La refrescante parada parece darnos alas y encaramos el descenso con tanto ánimo que en el Clot de Bords, en mitad de un caótico roquedal, nos despistamos y perdemos unos minutos hasta recuperar el trazado. Ahí empieza el tercer muro del día, que nos eleva hasta el Coll de la Llaguna y la Roca Cigalera. Todo lo demás es un eterno descenso hasta el fondo del valle. Nos aguarda la quinta meta, un buen baño en las aguas del río y el recuerdo de un día magnífico en la montaña.

FORZANDO LA MÁQUINA

Partimos de Tavascan en fila india, por el camino encharcado del bosque, chapoteando entre cantos rodados cubiertos de musgo.

Qué ritmo. Qué alegría. Qué sinrazón. Parece que la etapa sea de 10 km, pero eso es lo que llevamos al pasar por Estaon. Aquí empieza la subida fuerte del día: mil metros de desnivel del tirón hasta superar la Serra Plana, que de plana no tiene nada. Aún más dura es la bajada: 1.300 metros negativos hasta la Guingueta d'Àneu, donde cruzamos el río Noguera Pallaressa y volvemos a subir, rumbo a Espot.

La meta se hace de rogar con un subibaja final que desmonta los esquemas de más de uno. Llevaban razón, era la etapa más "corredora". O eso o es que estamos echando el resto. Hoy era el día de los pueblecillos de postal. De mirarlos de reojo y no parar. De estrujarnos, quizá, un poquito de más.

TOCANDO EL CIELO EN AIGÜESTORTES

Dicen que los excesos se pagan. La primera señal la noté ayer tarde: en el camping me costó merendar. La siesta, en cambio, fue coser y cantar. Ni la tormenta, con sus rayos y truenos, logró desvelarme.

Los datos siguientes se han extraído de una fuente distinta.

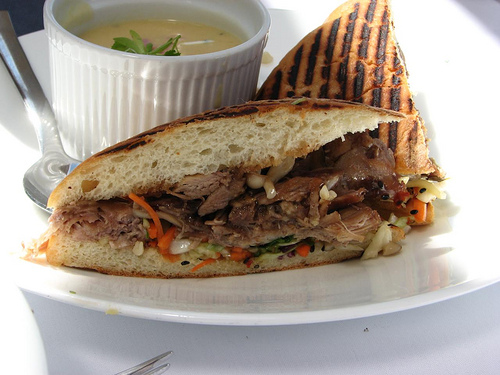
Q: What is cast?
A: Shadow.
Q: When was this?
A: Daytime.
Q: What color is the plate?
A: White.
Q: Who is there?
A: No one.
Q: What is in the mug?
A: Tea.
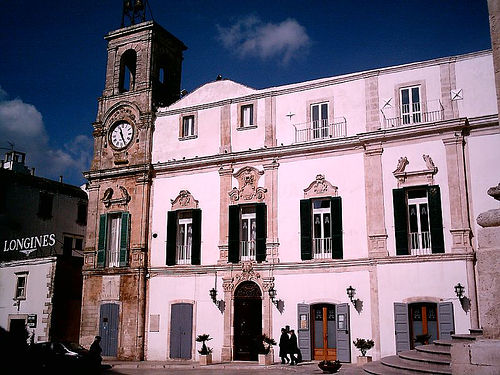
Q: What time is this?
A: 11:25 am.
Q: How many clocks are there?
A: One.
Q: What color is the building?
A: Lavender.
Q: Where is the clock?
A: Tower.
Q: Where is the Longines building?
A: On the left.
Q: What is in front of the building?
A: Plants.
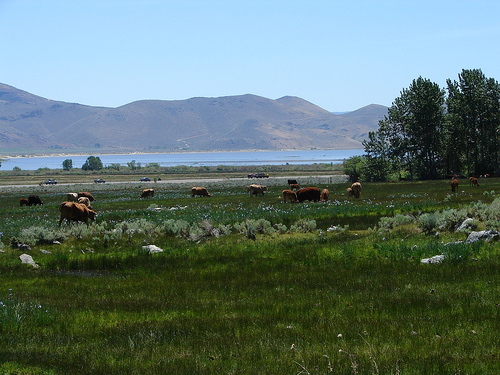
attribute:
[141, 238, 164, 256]
rock — white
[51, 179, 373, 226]
cows — grazing, grouped, brown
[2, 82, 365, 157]
hills — lined up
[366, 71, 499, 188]
trees — grouped, pine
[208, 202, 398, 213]
flowers — white, growing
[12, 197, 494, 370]
field — open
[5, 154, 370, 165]
lake — far, blue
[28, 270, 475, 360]
grass — tall, green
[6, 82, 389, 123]
mountains — far, distant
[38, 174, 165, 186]
cars — traveling, driving, lined up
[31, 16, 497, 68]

Hoy, a las 5 AM, todos echamos de menos el buzzer de carcajadas del equipo femenino con el que nos despertábamos cada mañana. Anoche decidieron dormir en cama.

Cuando tomamos la salida, el cuerpo sigue extraño. Sufro incluso para seguir el ritmo del grupo de andarines.

Tras dos horas de pateo, en las últimas palas antes del Pic de Pinetó, no sé qué enzima es la que obra el milagro, pero por fin recobro el control de la respiración, de las piernas, la vista, incluso la dicción. ¡Puedo volver a hablar!

Acariciamos los límites del parque nacional. Hay sectores de caos rocosos, lagunas de cuento y monolitos gigantes. El ritmo disminuye, pero la etapa entra en una nueva dimensión que eleva la PSR hacia un nuevo paradigma.

En el refugio de Saboredo recuperamos fuerzas con un avituallamiento especial –sopa de cebolla, pasteles caseros, etc.– y ya sólo resta bajar hasta Salardú y enlazar hasta Vielha por el Camí Reiau.

Con el cuerpo al ralentí y apurando las últimas reservas, trotamos de un pueblo a otro, recogiendo flores silvestres a orillas del camino.

La entrada en meta es una fiesta: vítores, abrazos, ducha de cava, foto de familia, más abrazos... "Gracias, amigos, sin vosotros no lo habría conseguido".

LA SEGUNDA ASCENSIÓN DEL DÍA SERÁ MÁS CALUROSA. TANTO, QUE AL LLEGAR A BABORTE APETECE BAÑARSE. POL SE ZAMBULLE VESTIDO, CON ZAPATILLAS Y TODO, A LO SWIMRUNNER. YO ME DECANTO POR EL ESTILO ESTHER WILLIAMS.